In einer jetzt veröffentlichten Video-Dokumentation melden sich Tierhalterinnen und Tierärzte zu Wort: Stellvertretend für die vielen deutschen Ferkelerzeuger, erklären Nadine Henke und Lara Monhof, warum sie die vorgeschriebene Methode nicht anwenden wollen.

Prof. Dr. Thomas Richter, Fachtierarzt für öffentliches Veterinärwesen und Tierschutz, spricht über Aspekte des Tierschutzes und zukünftige Zuchtziele für Muttersauen.
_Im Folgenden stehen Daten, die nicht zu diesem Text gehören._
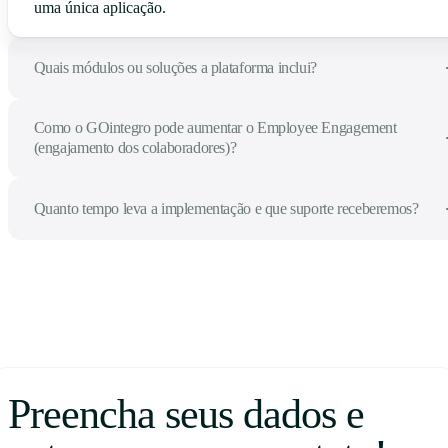
uma única aplicação.
Quais módulos ou soluções a plataforma inclui?
Como o GOintegro pode aumentar o Employee Engagement
(engajamento dos colaboradores)?
Quanto tempo leva a implementação e que suporte receberemos?
Preencha seus dados e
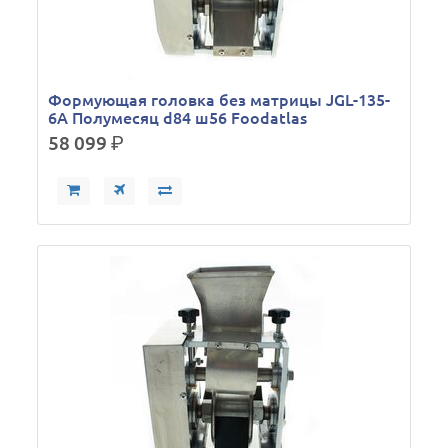
Формующая головка без матрицы JGL-135-
6A Полумесяц d84 ш56 Foodatlas
58 099
р.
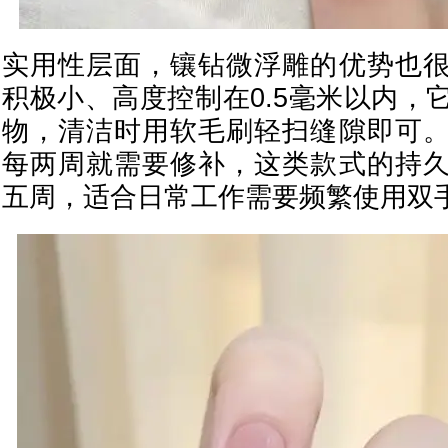
实用性层面，镶钻微浮雕的优势也
积极小、高度控制在0.5毫米以内，
物，清洁时用软毛刷轻扫缝隙即可
每两周就需要修补，这类款式的持
五周，适合日常工作需要频繁使用双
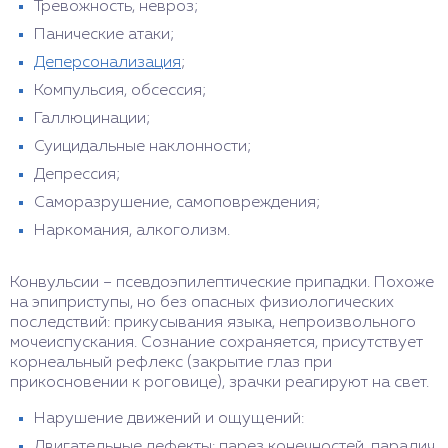
Тревожность, невроз;
Панические атаки;
Деперсонализация
;
Компульсия, обсессия;
Галлюцинации;
Суицидальные наклонности;
Депрессия;
Саморазрушение, самоповреждения;
Наркомания, алкоголизм.
Конвульсии – псевдоэпилептические припадки. Похоже
на эпиприступы, но без опасных физиологических
последствий: прикусывания языка, непроизвольного
мочеиспускания. Сознание сохраняется, присутствует
корнеальный рефлекс (закрытие глаз при
прикосновении к роговице), зрачки реагируют на свет.
Нарушение движений и ощущений:
Двигательные дефекты: парез конечностей, паралич,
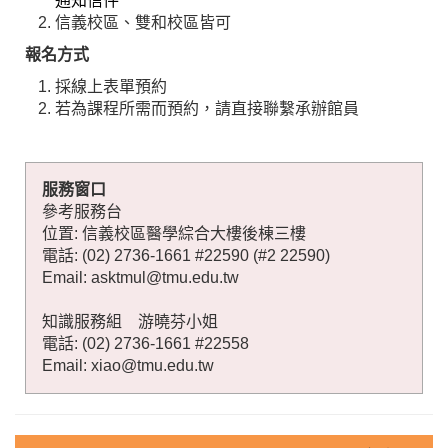
通知信件
信義校區、雙和校區皆可
報名方式
採線上表單預約
若為課程所需而預約，請直接聯繫承辦館員
服務窗口
參考服務台
位置: 信義校區醫學綜合大樓後棟三樓
電話: (02) 2736-1661 #22590 (#2 22590)
Email: asktmul@tmu.edu.tw
知識服務組 游曉芬小姐
電話: (02) 2736-1661 #22558
Email: xiao@tmu.edu.tw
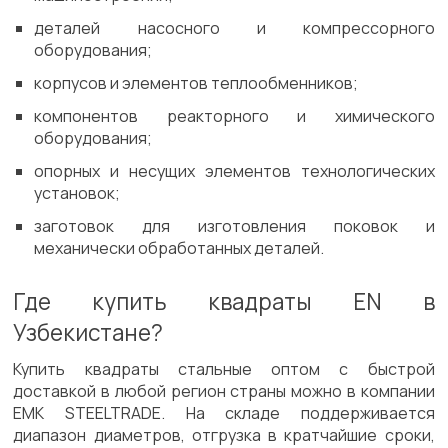
деталей насосного и компрессорного
оборудования;
корпусов и элементов теплообменников;
компонентов реакторного и химического
оборудования;
опорных и несущих элементов технологических
установок;
заготовок для изготовления поковок и
механически обработанных деталей.
Где купить квадраты EN в
Узбекистане?
Купить квадраты стальные оптом с быстрой
доставкой в любой регион страны можно в компании
EMK STEELTRADE. На складе поддерживается
диапазон диаметров, отгрузка в кратчайшие сроки,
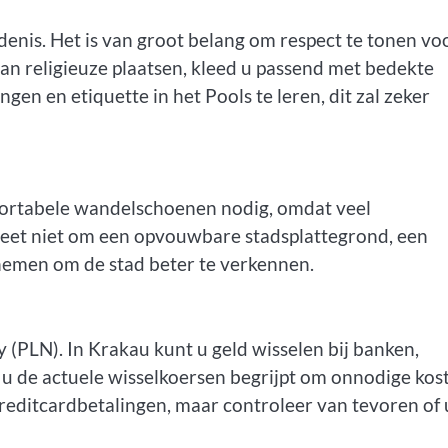
denis. Het is van groot belang om respect te tonen vo
an religieuze plaatsen, kleed u passend met bedekte
en en etiquette in het Pools te leren, dit zal zeker
mfortabele wandelschoenen nodig, omdat veel
geet niet om een opvouwbare stadsplattegrond, een
nemen om de stad beter te verkennen.
y (PLN). In Krakau kunt u geld wisselen bij banken,
u de actuele wisselkoersen begrijpt om onnodige kos
reditcardbetalingen, maar controleer van tevoren of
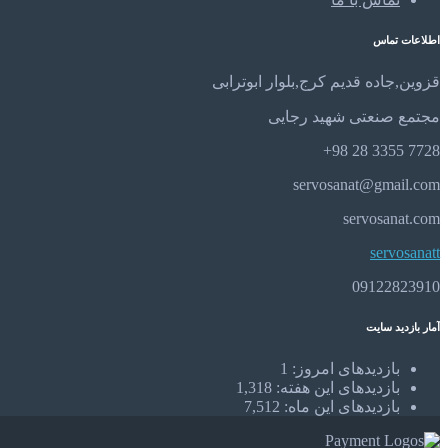
اطلاعات تماس
قزوین,جاده قدیم کرج,بلوار ابوترابی
مجتمع صنعتی شهید رجایی
7728 3355 28 98+
servosanat@gmail.com
servosanat.com
servosanatt
09122823910
آمار بازدید سایت
بازدیدهای امروز:
1
بازدیدهای این هفته:
1,318
بازدیدهای این ماه:
7,512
Dr. Martin von Wenzlawowicz, Fachtierarzt für Tierschutz und Spezialist für Schlachtung und Betäubung, erläutert Vor- und Nachteile verschiedener Betäubungs- und Nottötungsverfahren. Ausführlich bewertet er Kopfschlag/Entblutung, Kohlendioxid, Elektrozangen und Bolzenschussgeräte als Betäubungs- und Tötungsmittel.

Weil aber die Problematik niemand wirklich versteht, ohne die „verordnungsgemäße Methode“ tatsächlich gesehen zu haben, wird auch sie im Video gezeigt.

Nicht jeder Laie mag sich die Aufnahmen ansehen und muss es vielleicht auch nicht.

Politiker und Journalisten allerdings werden ausdrücklich aufgefordert, sich diesen Teil des Videos nicht zu ersparen!

Der Kopfschlag als Betäubungsmetode ist unzuverlässig und die Tötung durch Kehlschnitt ist schlicht unzumutbar. Jetzt haben es die politisch Verantwortlichen in der Hand, ihre Verordnungen zu korrigieren und die in der Dokumentation benannten Alternativen zu gestatten. Im Interesse von Tier und Mensch besteht hier dringender Handlungsbedarf.

Die gesamte Dokumentation finden Sie im Internet auf www.stallbesuch.de

Weitere Informationen gibt Ihnen gerne:

Thomas Wengenroth
VetDocVideo
Höhenstrasse 29
64720 Michelstadt
Telefon: 06061/70 53 91
E-Mail: info@stallbesuch.de

Auf YouTube ist dazu ein Vorschau-Video zu sehen:


Ich hoffe, dass dieses sensible Thema mit der nötigen Sachlichkeit diskutiert werden kann.